Companies

IBC: No back-door entry for ineligible promoters in liquidation proceedings

Radhika Merwin BL Research Bureau | Updated on October 31, 2019 Published on October 31, 2019

In Gujarat NRE Coke case, NCLAT rules that ineligible promoters cannot reclaim control via scheme of arrangement under the Companies Act

Two years ago, Section 29A was inserted in the Insolvency and Bankruptcy Code (IBC) to keep out errant and wilful defaulters from buying back stressed assets. This was essential to prevent chronic defaulters and fraudulent promoters from gaming the system and taking back control of their company at a fraction of what they owed lenders.

The provision has served the intended purpose in many cases (as in the Essar Steel case). But there has been lack of clarity on how the provision will apply in liquidation proceedings in the case of scheme of arrangement under Section 230 of the Companies Act.

When resolution fails and the debtor goes into liquidation, the adjudicating authority has, in the past, directed the liquidator to consider provisions of Section 230 of Companies Act, 2013, which deals with ‘Power to Compromise or Make Arrangements with Creditors and Members’. It had been unclear whether promoters ineligible under Section 29 A of the IBC can participate in the scheme of arrangement under Section 230 of the Companies Act.
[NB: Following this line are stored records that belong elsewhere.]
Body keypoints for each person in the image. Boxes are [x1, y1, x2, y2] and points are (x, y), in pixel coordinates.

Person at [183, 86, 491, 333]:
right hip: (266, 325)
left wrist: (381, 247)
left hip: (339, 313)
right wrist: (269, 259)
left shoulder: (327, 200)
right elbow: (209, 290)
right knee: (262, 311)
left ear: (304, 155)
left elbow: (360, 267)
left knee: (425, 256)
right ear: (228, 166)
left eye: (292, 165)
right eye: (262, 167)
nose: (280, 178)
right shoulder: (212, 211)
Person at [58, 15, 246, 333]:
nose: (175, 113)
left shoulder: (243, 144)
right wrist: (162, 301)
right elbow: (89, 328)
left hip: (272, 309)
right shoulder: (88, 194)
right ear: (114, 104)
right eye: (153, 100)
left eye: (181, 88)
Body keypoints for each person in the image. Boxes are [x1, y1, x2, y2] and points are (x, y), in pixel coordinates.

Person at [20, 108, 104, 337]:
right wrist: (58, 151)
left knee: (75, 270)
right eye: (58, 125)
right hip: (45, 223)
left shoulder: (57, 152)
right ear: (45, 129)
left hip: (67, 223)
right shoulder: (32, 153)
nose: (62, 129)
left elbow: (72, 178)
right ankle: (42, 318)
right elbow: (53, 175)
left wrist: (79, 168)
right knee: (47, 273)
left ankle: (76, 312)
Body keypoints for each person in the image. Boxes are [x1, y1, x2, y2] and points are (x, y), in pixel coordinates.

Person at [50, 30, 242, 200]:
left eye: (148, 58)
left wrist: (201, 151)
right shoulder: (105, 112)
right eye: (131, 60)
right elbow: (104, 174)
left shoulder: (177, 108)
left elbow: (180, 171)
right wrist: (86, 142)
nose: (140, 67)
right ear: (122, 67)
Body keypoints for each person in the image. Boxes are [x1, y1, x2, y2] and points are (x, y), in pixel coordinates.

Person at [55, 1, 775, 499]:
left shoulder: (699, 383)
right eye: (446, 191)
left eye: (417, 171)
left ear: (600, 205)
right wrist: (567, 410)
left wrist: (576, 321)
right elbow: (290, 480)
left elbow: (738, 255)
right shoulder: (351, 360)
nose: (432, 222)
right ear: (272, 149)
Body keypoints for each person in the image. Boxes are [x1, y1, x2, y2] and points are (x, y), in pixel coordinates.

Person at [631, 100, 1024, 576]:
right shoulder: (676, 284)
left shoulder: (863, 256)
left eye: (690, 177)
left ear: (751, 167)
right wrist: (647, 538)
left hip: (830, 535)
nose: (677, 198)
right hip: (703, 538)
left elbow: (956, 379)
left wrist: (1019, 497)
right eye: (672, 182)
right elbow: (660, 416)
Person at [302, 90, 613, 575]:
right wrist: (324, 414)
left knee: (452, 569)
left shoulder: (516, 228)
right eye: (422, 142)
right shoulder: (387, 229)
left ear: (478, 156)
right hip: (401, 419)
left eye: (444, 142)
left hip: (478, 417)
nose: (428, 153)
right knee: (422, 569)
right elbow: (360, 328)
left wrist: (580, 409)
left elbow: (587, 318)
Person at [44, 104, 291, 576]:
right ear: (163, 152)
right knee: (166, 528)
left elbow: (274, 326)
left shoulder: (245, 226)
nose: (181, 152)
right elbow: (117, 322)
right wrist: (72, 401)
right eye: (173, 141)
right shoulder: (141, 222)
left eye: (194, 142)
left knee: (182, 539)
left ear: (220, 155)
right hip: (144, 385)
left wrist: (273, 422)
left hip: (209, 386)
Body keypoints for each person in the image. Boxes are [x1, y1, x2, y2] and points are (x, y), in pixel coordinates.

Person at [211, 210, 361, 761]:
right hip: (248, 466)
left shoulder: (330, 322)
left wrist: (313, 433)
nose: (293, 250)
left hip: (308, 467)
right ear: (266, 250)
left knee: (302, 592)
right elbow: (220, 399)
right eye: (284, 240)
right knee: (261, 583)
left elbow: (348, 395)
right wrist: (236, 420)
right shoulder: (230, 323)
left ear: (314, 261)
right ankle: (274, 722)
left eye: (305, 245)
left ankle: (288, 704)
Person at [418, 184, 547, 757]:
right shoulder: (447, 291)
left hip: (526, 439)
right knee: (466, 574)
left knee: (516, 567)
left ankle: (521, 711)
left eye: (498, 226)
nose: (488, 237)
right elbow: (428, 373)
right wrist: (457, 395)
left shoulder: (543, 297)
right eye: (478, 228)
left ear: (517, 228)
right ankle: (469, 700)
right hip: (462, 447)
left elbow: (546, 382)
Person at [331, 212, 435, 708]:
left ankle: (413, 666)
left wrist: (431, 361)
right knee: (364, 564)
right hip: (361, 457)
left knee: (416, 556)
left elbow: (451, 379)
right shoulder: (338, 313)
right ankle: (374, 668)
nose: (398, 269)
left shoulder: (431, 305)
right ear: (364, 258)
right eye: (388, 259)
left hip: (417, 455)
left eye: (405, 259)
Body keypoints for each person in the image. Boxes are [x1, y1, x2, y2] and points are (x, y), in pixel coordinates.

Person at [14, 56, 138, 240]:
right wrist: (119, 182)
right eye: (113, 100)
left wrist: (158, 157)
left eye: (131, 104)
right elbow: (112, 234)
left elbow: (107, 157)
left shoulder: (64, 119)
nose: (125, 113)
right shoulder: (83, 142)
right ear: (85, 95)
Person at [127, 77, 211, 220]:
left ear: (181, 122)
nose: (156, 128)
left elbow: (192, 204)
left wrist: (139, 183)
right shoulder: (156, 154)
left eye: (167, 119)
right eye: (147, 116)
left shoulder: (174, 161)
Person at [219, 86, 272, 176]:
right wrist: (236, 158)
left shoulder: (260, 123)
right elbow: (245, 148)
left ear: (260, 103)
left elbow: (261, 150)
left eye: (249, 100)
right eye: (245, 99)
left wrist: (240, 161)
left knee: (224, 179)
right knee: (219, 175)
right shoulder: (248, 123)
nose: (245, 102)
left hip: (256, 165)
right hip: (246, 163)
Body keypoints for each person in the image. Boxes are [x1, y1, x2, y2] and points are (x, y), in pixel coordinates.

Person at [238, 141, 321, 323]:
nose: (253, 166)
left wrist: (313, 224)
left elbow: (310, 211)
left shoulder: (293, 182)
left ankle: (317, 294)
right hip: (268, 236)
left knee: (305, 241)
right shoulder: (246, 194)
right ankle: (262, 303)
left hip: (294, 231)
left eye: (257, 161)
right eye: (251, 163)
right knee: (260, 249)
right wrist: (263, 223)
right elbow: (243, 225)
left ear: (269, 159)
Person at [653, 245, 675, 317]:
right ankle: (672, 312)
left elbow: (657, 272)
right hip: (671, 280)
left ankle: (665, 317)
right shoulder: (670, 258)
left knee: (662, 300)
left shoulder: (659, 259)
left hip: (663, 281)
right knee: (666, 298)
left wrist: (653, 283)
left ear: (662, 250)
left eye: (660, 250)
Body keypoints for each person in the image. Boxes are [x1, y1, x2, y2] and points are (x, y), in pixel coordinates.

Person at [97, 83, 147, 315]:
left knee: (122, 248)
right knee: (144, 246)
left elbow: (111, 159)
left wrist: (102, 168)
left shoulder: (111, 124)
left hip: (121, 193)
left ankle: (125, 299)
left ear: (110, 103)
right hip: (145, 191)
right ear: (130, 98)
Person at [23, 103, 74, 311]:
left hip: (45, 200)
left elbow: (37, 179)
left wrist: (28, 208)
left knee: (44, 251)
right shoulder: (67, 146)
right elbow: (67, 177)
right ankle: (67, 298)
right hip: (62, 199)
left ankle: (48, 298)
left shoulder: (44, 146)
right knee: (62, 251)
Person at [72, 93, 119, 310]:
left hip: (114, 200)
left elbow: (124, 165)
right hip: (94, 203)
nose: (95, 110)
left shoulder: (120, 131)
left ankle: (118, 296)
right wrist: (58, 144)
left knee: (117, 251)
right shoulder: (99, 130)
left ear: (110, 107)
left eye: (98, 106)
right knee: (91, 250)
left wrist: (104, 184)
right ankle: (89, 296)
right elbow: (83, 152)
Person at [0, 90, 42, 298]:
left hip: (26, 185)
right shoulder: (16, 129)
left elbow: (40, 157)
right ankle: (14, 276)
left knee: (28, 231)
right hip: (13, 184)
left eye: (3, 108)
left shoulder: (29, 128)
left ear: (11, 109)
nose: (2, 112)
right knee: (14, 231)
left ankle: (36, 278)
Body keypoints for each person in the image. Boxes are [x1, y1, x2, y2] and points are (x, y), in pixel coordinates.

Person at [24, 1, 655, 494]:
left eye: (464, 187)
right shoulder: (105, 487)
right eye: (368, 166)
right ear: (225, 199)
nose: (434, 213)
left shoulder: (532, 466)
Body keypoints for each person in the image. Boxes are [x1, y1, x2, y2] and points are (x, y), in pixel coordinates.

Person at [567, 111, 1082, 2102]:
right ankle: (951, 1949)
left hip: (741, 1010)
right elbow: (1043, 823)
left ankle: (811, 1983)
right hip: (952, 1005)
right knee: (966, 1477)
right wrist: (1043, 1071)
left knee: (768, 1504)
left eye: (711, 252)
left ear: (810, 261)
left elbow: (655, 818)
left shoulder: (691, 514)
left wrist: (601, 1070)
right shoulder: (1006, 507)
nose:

In its October 24 order in the Gujarat NRE Coke case, the NCLAT removed the ambiguity around this and held that promoters ineligible under Section 29A of the IBC cannot participate in the scheme of arrangement under Section 230 of the Companies Act.

In other words, there can be no back-door entry for errant promoters to regain the control of the company, even in a liquidation proceeding where a liquidator proposes a compromise or arrangement with creditors and members (shareholders).

The crux of the issue

The Supreme Court, in the oft-quoted Swiss Robbins case, had observed that “the Preamble does not, in any manner, refer to liquidation, which is only availed of as a last resort, if there is either no resolution plan or the resolution plans submitted are not up to the mark. Even in liquidation, the liquidator can sell the business of the corporate debtor as a going concern”.

Hence, the NCLAT ruling in the the SC Sekaran vs Amit Gupta case (January 2019 order) had cited the Meghal Homes vs Shree Niwas Girni KK Samiti case, in which the Supreme Court upheld the provisions under Section 391 of the Companies Act, 1956, and Section 230 of the Companies Act, 2013. These provisions give the liquidator (resolution professional under IBC) the right to propose a compromise or arrangement with creditors and members (shareholders) even in the case of a company which is being wound up.

Section 230 of the Companies Act, in effect, deals with ‘Power to Compromise or Make Arrangements with Creditors and Members’, which may include reconstruction or amalgamation/merger/demerger of companies or reduction of share capital or even corporate debt restructuring.

While Section 29 A debars errant promoters from bidding in the resolution process, it was unclear if it specifically precluded them from participating in the scheme of arrangement under Section 230 of the Companies Act.

NCLAT clarifies

In the Gujarat NRE Coke case, the NCLAT removed the ambiguity around the applicability of Section 29 A of the Code under the scheme of arrangement.

In that case, the question raised was whether Arun Kumar Jagatramka (promoter), ineligible under Section 29A of the Code to be a resolution applicant (buyer), could ask for a financial scheme of comprise and arrangement under Section 230 of the Companies Act.

NCLAT held that “even during the period of liquidation, the ‘Corporate Debtor’ is to be saved from its own management, meaning thereby that the promoters who are ineligible under Section 29A are not entitled to file application for compromise and arrangement in their favour under Section 230 to 232 of the Companies Act.”

Hence, a promoter, ineligible under Section 29A of the Code, cannot make an application for compromise and arrangement for taking back the immovable and movable property or actionable claims of the debtor.